Yes! My dad LOVES Halloween, so he had tons of cool stuff to use for our photoshoot. :]


----------



## gracefulchaos01 (Mar 19, 2014)

oh! I love the green light photo! It's very artsy


----------



## ellisrks01 (Mar 25, 2014)

Grace, there will be a "Ellis photo" in the contest  I'm just a slacker, and last nights photo shoot was pretty crappy haha!



CoffeeKat said:


> Ellis, both of yours are adorable (have we even seen a pic of Bruce?)

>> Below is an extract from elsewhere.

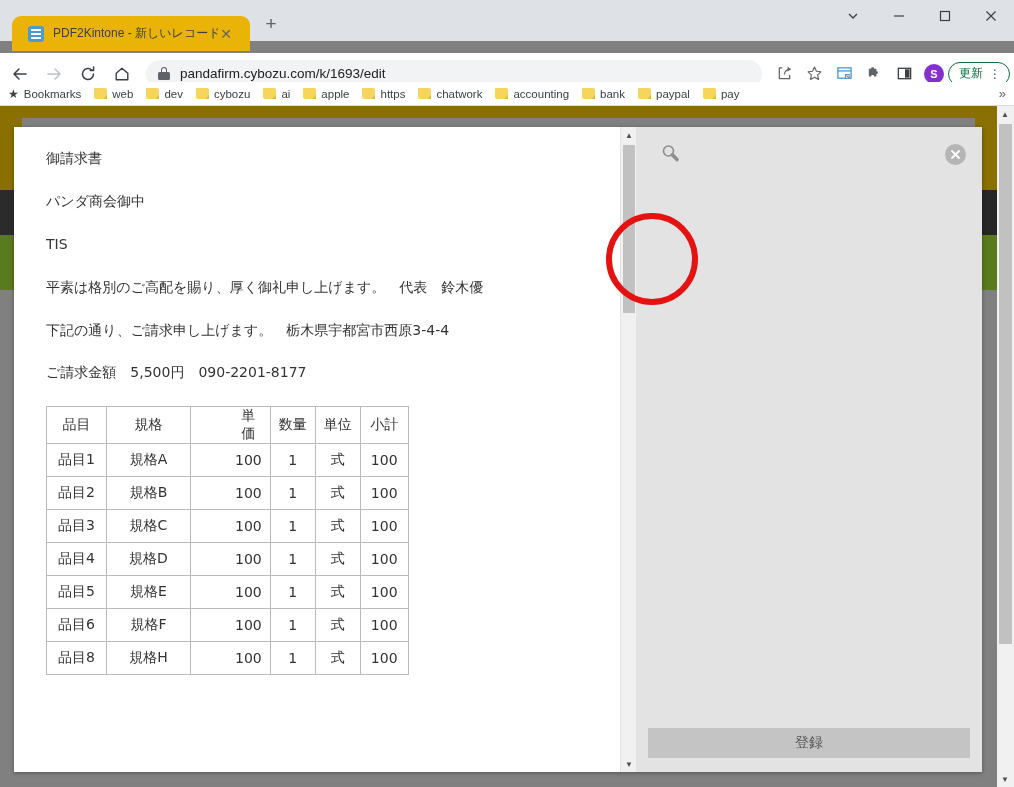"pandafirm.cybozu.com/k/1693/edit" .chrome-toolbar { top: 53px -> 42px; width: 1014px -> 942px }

I have a picture or two of Bruce in my profile album. I never get the chance to post pics of him because he's always on the move. (He's definitely not a contender)

Here's Bruce Quillis


----------



## gracefulchaos01 (Mar 19, 2014)

You know, I had pretty low expectations for the second set shoot. In all honesty it came out much better than I thought it would. You never know if you have a diamond in the rough until you start going through the photos on the big screen.


----------



## coffeebean (Aug 27, 2014)

omg that is adorable!!!


----------



## PennyRosa (Mar 2, 2014)

Hehe. Maybe I have a chance of doing better on this contest. Thanks guys!


----------



## Kiwithehedgie (Oct 1, 2014)

What contest are yall talking about? I'm still pretty new to this.


----------



## gracefulchaos01 (Mar 19, 2014)

Larry at Carolina Storm Wheels holds an annual HedgeOWeen contest. There are already some wonderful entries and a few of us here are also planning on tossing our hats in the ring for the competition. Larry made a post about it that you can find and look at the entries from there, or you can click the Carolina Storm Wheels banner ad at the top of the page and go directly to his website that way.


----------